• _AIM OF THE EXERCISE_:
Only the lines from the line containing "policy_cost, NADINE: none -> 20" to the end of the entries should be repeated, exactly as they appear.

□ □ □

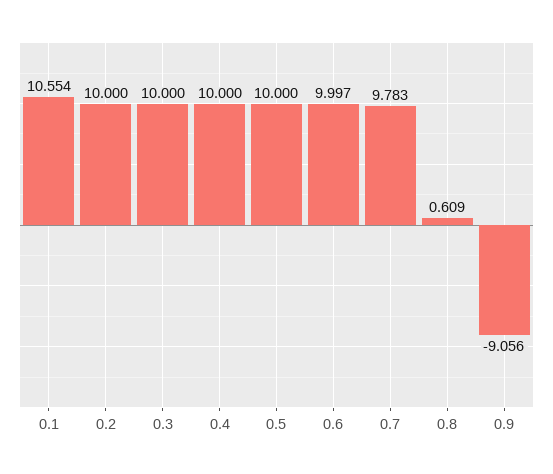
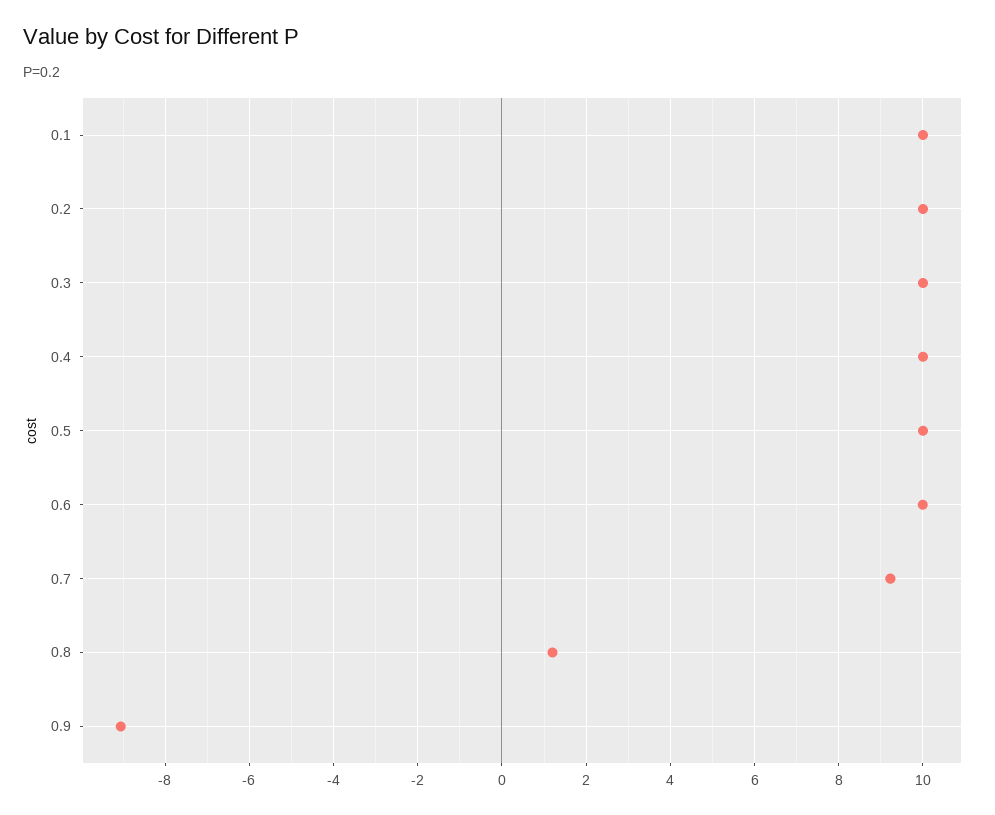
0.1: 10.554 -> 10
0.7: 9.783 -> 9.2
0.8: 0.609 -> 1.2

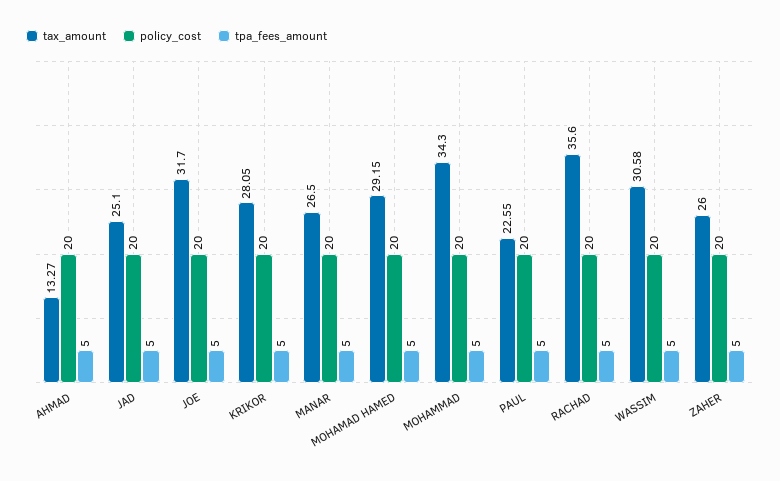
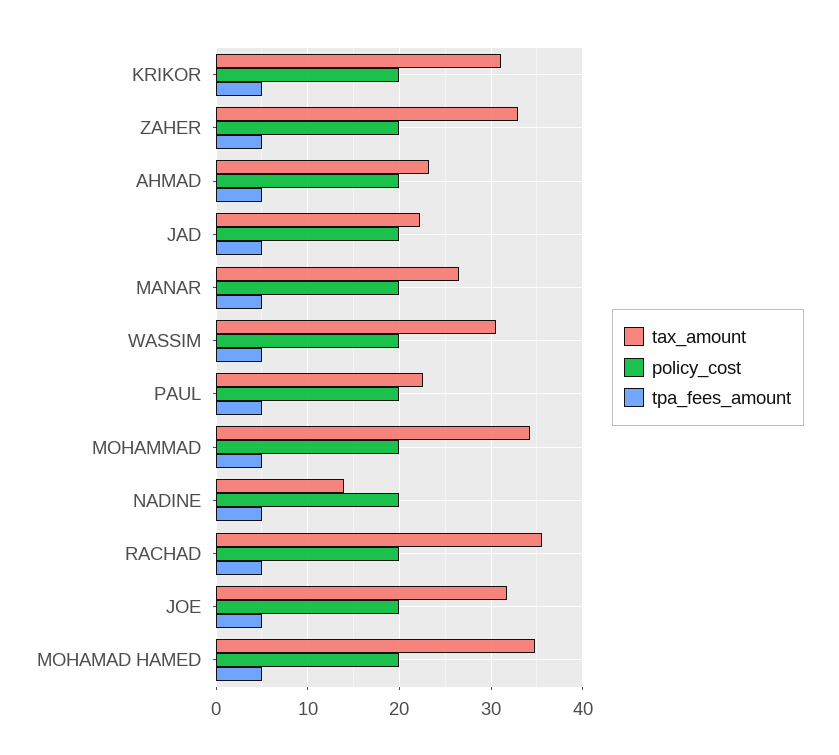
tax_amount, AHMAD: 13.27 -> 23
tax_amount, JAD: 25.1 -> 22
tax_amount, KRIKOR: 28.05 -> 31
tax_amount, MOHAMAD HAMED: 29.15 -> 35
tax_amount, ZAHER: 26 -> 33
tax_amount, NADINE: none -> 14
policy_cost, NADINE: none -> 20
tpa_fees_amount, NADINE: none -> 5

□ □ □

• _TASK ANSWER_:
policy_cost, NADINE: none -> 20
tpa_fees_amount, NADINE: none -> 5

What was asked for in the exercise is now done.